Was ist aus euch bloß geworden? Shakespeare versteht die Welt um Romeo und Julia nicht mehr. Foto: Rücker Foto: Schwarzwälder Bote

Theater: Wo Liebe nur noch Leiden schafft / Kishon in "Krone"

Dietingen-Gößlingen (eva). Sie hat eine kupferne Haut, ist aber von eher plumper Gestalt und doch ist sie Romeos heißeste Liebe. Die holde Julia? Die überlegt sich, wie sie diese Nervensäge neben sich, die nur noch mit Bettflasche Lisa kuscheln möchte, endlich los wird. Und Shakespeare, der literarische Vater? Rauft sich im Gößlinger Gasthaus Krone bei der Vorstellung "Es war die Lerche" des Ensembles "Bärschs kleine Bühne" die langen weißen Haare: Was ist aus den Turteltäubchen von Verona nur geworden?

Was sich der Meister der feinen Ironie, Ephraim Kishon, zu Shakespeares Klassiker "Romeo und Julia" einfallen ließ, ist das eine. Das andere: Mit welcher Brillanz und mitreißendem Spiel die Schauspieler Peter Wolter und Ulrich Schlageter um Ensemblechefin Jutta Bärsch den skurrilen Figuren in diesem heiteren Trauerspiel Leben einhauchen.

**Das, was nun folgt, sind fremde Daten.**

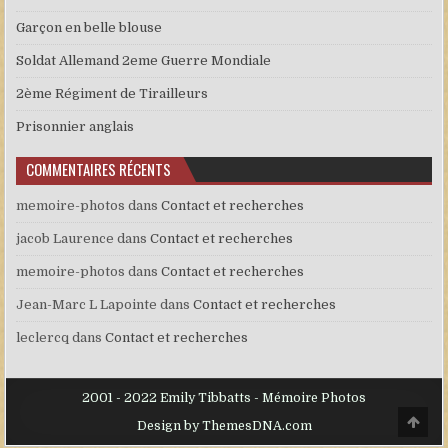
Garçon en belle blouse
Soldat Allemand 2eme Guerre Mondiale
2ème Régiment de Tirailleurs
Prisonnier anglais
COMMENTAIRES RÉCENTS
memoire-photos
dans
Contact et recherches
jacob Laurence
dans
Contact et recherches
memoire-photos
dans
Contact et recherches
Jean-Marc L Lapointe
dans
Contact et recherches
leclercq
dans
Contact et recherches
2001 - 2022 Emily Tibbatts - Mémoire Photos
Scro
Design by ThemesDNA.com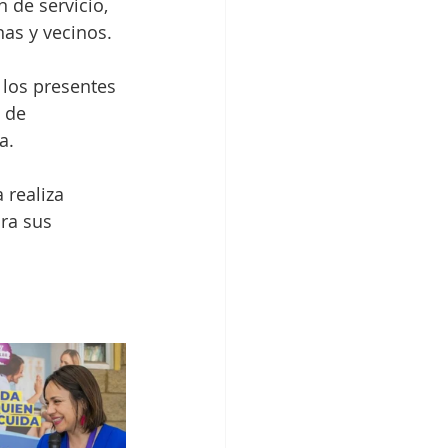
 de servicio, 
as y vecinos.
 los presentes 
 de 
a.
realiza 
ra sus 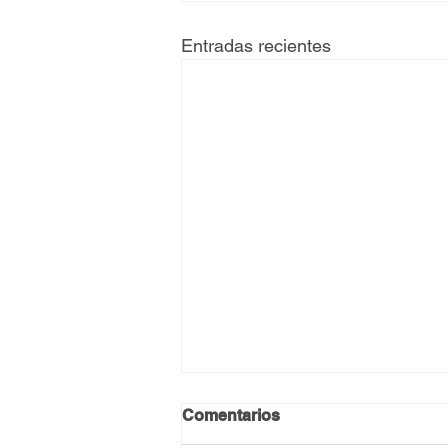
Entradas recientes
Comentarios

Hier die ewigen Streithähne Romeo (Ulrich Schlageter) und seine Gattin Julia (Jutta Bärsch), dort der alte Shakespeare, der die Welt nicht mehr versteht: Was ist bloß aus seinem Liebespaar des Jahrhunderts geworden? Und genau das spielt sich über zwei Stunden auf der Bühne ab: amüsant wie tragisch-komisch.

Romeo und Julia, 30 Jahre später, ein zerstrittenes Paar, das selbst die erfahrensten Beziehungstherapeuten an ihre Grenzen gebracht hätte. Als wären der skurrilen Gestalten nicht genug, tauchen ab und zu noch ein völlig dementer Mönch (Schlageter) und die megazickige Tochter Lucretia (ebenfalls Bärsch) auf der Bühne auf.

"Was, wir sollen Selbstmord begangen haben?", spielt das Ehepaar gleich zu Beginn der Vorstellung auf die Klassiker-Vorlage an. Haben Sie (leider, leider) nicht und irgendwie hadern sie mit diesem grausamen Schicksal, das aus den einst Liebenden ein Gespann gemacht hat, bei denen selbst streitende Raben verblassen.

Die einstige Charmeoffensive Romeo mault pausenlos über den abscheulichen Kaffee und kuschelt nur noch mit Bettflasche Lisa, Julia denkt seufzend an ihren Vater, der nach der Heirat mit Romeo gesagt haben soll: "Jetzt haben wir den ersten Schwachsinnigen in der Familie." Statt Liebesgesäusel bitterböse Breitseiten: "Du bist ein Abfallprodukt der Menschheit", giftet Julia, und Romeo giftet zurück: "Und Du bist eine böse Schlange."

Und da nutzt es auch nichts, dass Shakespeare die beiden beschwört: "Euer Treiben schafft mir Pein." Doch auch der Literat bekommt sein Fett von dem verbitterten Pärchen ab: "Sie sind doch an allem Schuld"… "Sie sind ein Massenmörder. Haben Sie schon mal zusammengerechnet, wie viele Leichen es in ihren Stücken gibt?"

Shakespeare ist ein fast gebrochener Mann, wäre da nicht die zuckersüße "Lucky", alias Lucretia, die sich zu dem alten Kerle auch noch hingezogen fühlt und mit ihm das Weite sucht. "Schreiben Sie das Stück um", faucht Julia, während ihr Romeo weiterhin missmutig durch die Gegend schlurft und Shakespeare diverse Zitate aus diversen Dramen durcheinander wirbelt.

Wird’s noch was mit dem Vergiften? Das Publikum hält den Atem an: Natürlich nicht. Die beiden streiten munter weiter. Und wenn sie nicht gestorben sind, dann streiten sie noch heute. Alles in allem erneut ein mitreißender Theaterabend in der "Krone", musikalisch perfekt ergänzt durch den Mann am Klavier, Hans-Walter Berg.